A new study published in Clinical Lymphoma, Myeloma & Leukemia reveals racial and social disparities that prevent patients with multiple myeloma (MM) from receiving autologous hematopoietic cell transplantation (autoHCT), a type of stem cell therapy. UC Davis Health researchers discovered that individuals from minority communities or those covered by public health insurance (such as Medicare or Medicaid) were less likely to undergo autoHCT treatment.
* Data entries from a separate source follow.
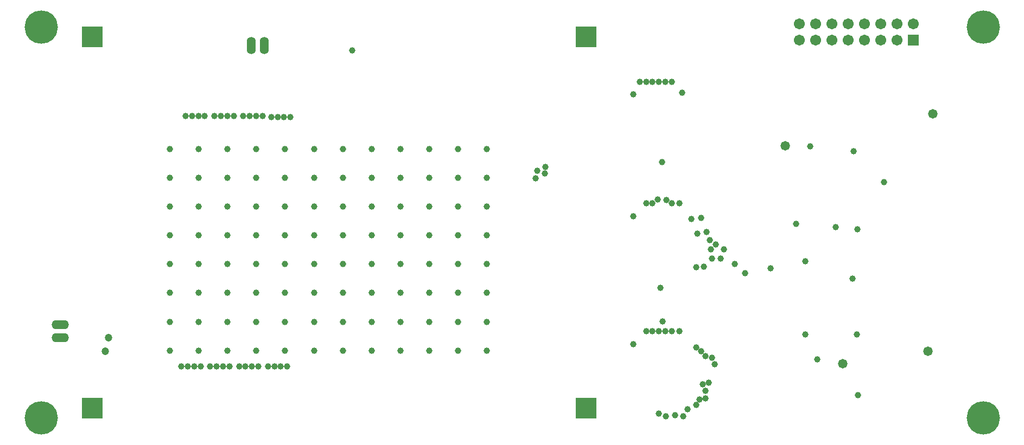
<source format=gbs>
%FSLAX25Y25*%
%MOIN*%
G70*
G01*
G75*
G04 Layer_Color=16711935*
%ADD10R,0.05512X0.04331*%
%ADD11R,0.06693X0.04331*%
%ADD12O,0.06496X0.02559*%
%ADD13R,0.08661X0.05906*%
%ADD14O,0.08268X0.01181*%
%ADD15O,0.01181X0.08268*%
%ADD16R,0.04331X0.06693*%
%ADD17R,0.08465X0.01575*%
%ADD18R,0.08465X0.01575*%
%ADD19R,0.05906X0.07480*%
%ADD20R,0.05709X0.02165*%
%ADD21R,0.05709X0.02165*%
%ADD22R,0.10039X0.07284*%
%ADD23R,0.02165X0.05709*%
%ADD24R,0.02165X0.05709*%
%ADD25C,0.03150*%
%ADD26C,0.00598*%
%ADD27C,0.01575*%
%ADD28C,0.01969*%
%ADD29R,0.11811X0.11811*%
%ADD30O,0.04724X0.09843*%
%ADD31O,0.09843X0.04724*%
%ADD32C,0.19685*%
%ADD33R,0.05906X0.05906*%
%ADD34C,0.05906*%
%ADD35C,0.03150*%
%ADD36C,0.05000*%
%ADD37C,0.03937*%
%ADD38C,0.01000*%
%ADD39C,0.00984*%
%ADD40C,0.02362*%
%ADD41C,0.00787*%
%ADD42C,0.00394*%
%ADD43R,0.06312X0.05131*%
%ADD44R,0.07493X0.05131*%
%ADD45O,0.07296X0.03359*%
%ADD46R,0.09461X0.06706*%
%ADD47O,0.09068X0.01981*%
%ADD48O,0.01981X0.09068*%
%ADD49R,0.05131X0.07493*%
%ADD50R,0.09265X0.02375*%
%ADD51R,0.09265X0.02375*%
%ADD52R,0.06706X0.08280*%
%ADD53R,0.06509X0.02965*%
%ADD54R,0.06509X0.02965*%
%ADD55R,0.10839X0.08083*%
%ADD56R,0.02965X0.06509*%
%ADD57R,0.02965X0.06509*%
%ADD58R,0.12611X0.12611*%
%ADD59O,0.05524X0.10642*%
%ADD60O,0.10642X0.05524*%
%ADD61C,0.20485*%
%ADD62R,0.06706X0.06706*%
%ADD63C,0.06706*%
%ADD64C,0.03950*%
%ADD65C,0.05800*%
%ADD66C,0.04737*%
D58*
X47244Y21654D02*
D03*
X350394D02*
D03*
X350394Y250000D02*
D03*
X47244D02*
D03*
D59*
X144882Y244488D02*
D03*
X152756D02*
D03*
D60*
X27559Y64961D02*
D03*
Y72835D02*
D03*
D61*
X15744Y255898D02*
D03*
X594484D02*
D03*
Y15740D02*
D03*
X15744D02*
D03*
D62*
X551575Y248031D02*
D03*
D63*
X541575D02*
D03*
X531575D02*
D03*
X521575D02*
D03*
X511575D02*
D03*
X501575D02*
D03*
X491575D02*
D03*
X481575D02*
D03*
X551575Y258032D02*
D03*
X541575D02*
D03*
X531575D02*
D03*
X521575D02*
D03*
X511575D02*
D03*
X501575D02*
D03*
X491575D02*
D03*
X481575D02*
D03*
D64*
X425980Y37315D02*
D03*
X422046Y36220D02*
D03*
X387398Y68890D02*
D03*
Y147630D02*
D03*
Y222433D02*
D03*
X399606Y16535D02*
D03*
X395063Y18183D02*
D03*
X405118Y17323D02*
D03*
X410236Y16535D02*
D03*
X514173Y101181D02*
D03*
X108460Y201370D02*
D03*
X422831Y108654D02*
D03*
X383461Y222433D02*
D03*
X403146D02*
D03*
X395272D02*
D03*
X399209D02*
D03*
X391335D02*
D03*
X503937Y133071D02*
D03*
X517323Y131496D02*
D03*
X533465Y160630D02*
D03*
X479587Y135138D02*
D03*
X206968Y241776D02*
D03*
X448142Y104595D02*
D03*
X488350Y182783D02*
D03*
X514819Y179595D02*
D03*
X441728Y110224D02*
D03*
X427949Y113772D02*
D03*
X435035Y119283D02*
D03*
X433067Y113772D02*
D03*
X430311Y122433D02*
D03*
X485098Y111909D02*
D03*
X463728Y107780D02*
D03*
X517398Y29779D02*
D03*
X485185Y67118D02*
D03*
X516728Y67047D02*
D03*
X492516Y51650D02*
D03*
X320429Y167512D02*
D03*
X325665Y169913D02*
D03*
X319484Y163142D02*
D03*
X325350Y165858D02*
D03*
X418066Y59087D02*
D03*
X421138Y56685D02*
D03*
X429562Y48693D02*
D03*
X427870Y52748D02*
D03*
X423736Y53653D02*
D03*
X423776Y32276D02*
D03*
X420114Y27141D02*
D03*
X418106Y23693D02*
D03*
X423972Y27709D02*
D03*
X412791Y20937D02*
D03*
X379524Y139756D02*
D03*
Y61016D02*
D03*
Y214559D02*
D03*
X94784Y110228D02*
D03*
Y92512D02*
D03*
Y74795D02*
D03*
Y57079D02*
D03*
X112500D02*
D03*
X130217Y92512D02*
D03*
Y110228D02*
D03*
X147933Y57079D02*
D03*
Y74795D02*
D03*
Y92512D02*
D03*
Y110228D02*
D03*
X165650Y57079D02*
D03*
Y74795D02*
D03*
Y92512D02*
D03*
Y110228D02*
D03*
X183366Y57079D02*
D03*
Y74795D02*
D03*
Y92512D02*
D03*
Y110228D02*
D03*
X201083Y57079D02*
D03*
Y74795D02*
D03*
Y92512D02*
D03*
Y110228D02*
D03*
X218799Y57079D02*
D03*
Y74795D02*
D03*
Y92512D02*
D03*
Y110228D02*
D03*
X236516Y57079D02*
D03*
Y74795D02*
D03*
Y92512D02*
D03*
Y110228D02*
D03*
X254233Y57079D02*
D03*
Y74795D02*
D03*
Y92512D02*
D03*
Y110228D02*
D03*
X271949Y57079D02*
D03*
Y74795D02*
D03*
Y92512D02*
D03*
Y110228D02*
D03*
X289666Y57079D02*
D03*
Y74795D02*
D03*
Y92512D02*
D03*
Y110228D02*
D03*
X94784Y127945D02*
D03*
Y145662D02*
D03*
Y163378D02*
D03*
Y181095D02*
D03*
X112500Y127945D02*
D03*
Y145662D02*
D03*
Y163378D02*
D03*
Y181095D02*
D03*
X130217Y127945D02*
D03*
Y145662D02*
D03*
Y163378D02*
D03*
Y181095D02*
D03*
X147933Y127945D02*
D03*
Y145662D02*
D03*
Y163378D02*
D03*
Y181095D02*
D03*
X165650Y127945D02*
D03*
Y145662D02*
D03*
Y163378D02*
D03*
Y181095D02*
D03*
X183366Y127945D02*
D03*
Y145662D02*
D03*
Y163378D02*
D03*
Y181095D02*
D03*
X201083Y127945D02*
D03*
Y145662D02*
D03*
Y163378D02*
D03*
Y181095D02*
D03*
X218799Y127945D02*
D03*
Y145662D02*
D03*
Y163378D02*
D03*
Y181095D02*
D03*
X236516Y145662D02*
D03*
Y163378D02*
D03*
Y181095D02*
D03*
X254233Y145662D02*
D03*
Y163378D02*
D03*
Y181095D02*
D03*
X271949Y145662D02*
D03*
Y163378D02*
D03*
Y181095D02*
D03*
X289666Y145662D02*
D03*
Y163378D02*
D03*
Y181095D02*
D03*
X130217Y57079D02*
D03*
X112500Y110228D02*
D03*
Y92512D02*
D03*
Y74795D02*
D03*
X130217D02*
D03*
X236516Y127945D02*
D03*
X254233D02*
D03*
X289666D02*
D03*
X271949D02*
D03*
X164957Y200780D02*
D03*
X168894D02*
D03*
X157083D02*
D03*
X161020D02*
D03*
X143894Y201370D02*
D03*
X139957D02*
D03*
X151768D02*
D03*
X147831D02*
D03*
X126177D02*
D03*
X122240D02*
D03*
X134051D02*
D03*
X130114D02*
D03*
X104524D02*
D03*
X116334D02*
D03*
X112398D02*
D03*
X162988Y47236D02*
D03*
X166925D02*
D03*
X141335D02*
D03*
X137398D02*
D03*
X131492D02*
D03*
X127555D02*
D03*
X123618D02*
D03*
X119681D02*
D03*
X113776D02*
D03*
X109839D02*
D03*
X105902D02*
D03*
X101965D02*
D03*
X407870Y147630D02*
D03*
X391335Y68890D02*
D03*
X395272D02*
D03*
X403146D02*
D03*
X397445Y75000D02*
D03*
X399209Y68890D02*
D03*
X407870Y68890D02*
D03*
X403146Y147630D02*
D03*
X399732Y149784D02*
D03*
X394409Y150123D02*
D03*
X396059Y95661D02*
D03*
X418697Y128929D02*
D03*
X424406Y129913D02*
D03*
X427161Y119283D02*
D03*
X426571Y124992D02*
D03*
X418327Y108433D02*
D03*
X145272Y47236D02*
D03*
X149209D02*
D03*
X155114D02*
D03*
X159051D02*
D03*
X421256Y138575D02*
D03*
X415350Y138079D02*
D03*
X397240Y172921D02*
D03*
X391335Y147630D02*
D03*
X409445Y215740D02*
D03*
D65*
X560630Y56693D02*
D03*
X472784Y182870D02*
D03*
X563421Y202744D02*
D03*
X508067Y49110D02*
D03*
D66*
X57087Y64961D02*
D03*
X55118Y56693D02*
D03*
M02*

</source>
AutoHCT is a commonly used procedure that uses a patient’s existing stem cells to target cancerous cells in the body. Stem cells are harvested from the blood or bone marrow and frozen to remove contaminants before being reintroduced to the body. After treatment with high dose chemotherapy or radiation, the stem cells replenish the body’s blood and immune cell populations, allowing for bone marrow recovery and immune system restoration.2
The researchers analyzed data collected from the California Cancer Registry (CCR), the Center for International Blood and Marrow Transplant Research (CIBMTR), and the California Patient Discharge Database. The CCR provided researchers with demographic information including race, ethnicity, insurance status, education, employment status, and other measurements, which were compared against rates of autoHCT treatment in individuals diagnosed with MM between 1991 and 2016.1
Study authors used novel data linkage between the CCR, CIBMT, California’s patient discharge database, and hospitalization records to identify autoHCT treatment in a population-based MM cohort. Hazard ratio and confidence intervals were used to evaluate the association between demographic data and the likelihood of receiving autoHCT therapy. To account for interactions between different treatment stages, study authors used stratified multivariable Cox proportional hazards regression models.1
Of the 29,109 patients included in the study, 18.9% received autoHCT treatment. Although findings showed an increase of patients with MM who received treatment from 5.7% (1991 to 1995) to 27.4% (2011 to 2016), minority and uninsured populations received significantly less access to treatment. Black patients received a lower proportion of therapy at 15.8% (2011-2016 HR 0.83, CI: 0.72-0.95). Hispanic patients were less likely to undergo autoHCT, particularly in the earliest treatment era (1991-1995 HR 0.58, 95% CI: 0.37-0.90; 2011-2016 HR 1.07, CI: 0.96-1.19).1
Patients with public insurance or who were uninsured were less likely to receive treatment [2011-2016 Medicare hazard ratio (HR) 0.70, 95% confidence interval (CI): 0.63-0.78; Medicaid HR 0.81, CI: 0.72-0.91; no insurance HR 0.56, CI: 0.32-0.99).1Alternatively, individuals with private or military health insurance had a higher likelihood of receiving autoHCT therapy, at a rate of 28.4%. This data prompts further investigations into how public health insurance affects patient evaluation for treatment eligibility, referrals to transplant centers, and other potential impacts.2
Researchers also measured neighborhood socioeconomic status (nSES), which accounts for education, employment, poverty, etc., and found this also played a role in a patients’ likelihood of receiving treatment. Patients living in neighborhoods with higher nSES scores showed increased rates of autoHCT usage, while those in lower socioeconomic status neighborhoods were less likely to undergo therapy. However, study authors note these differences decreased over time.1
Identifying the social and economic barriers that prevent patients with MM from receiving autoHCT therapy is crucial to ensuring equitable access to care for all patient populations. Further research into understanding these treatment obstacles enables health care providers and policymakers to develop interventions and systems that ensure access to care and improved patient outcomes.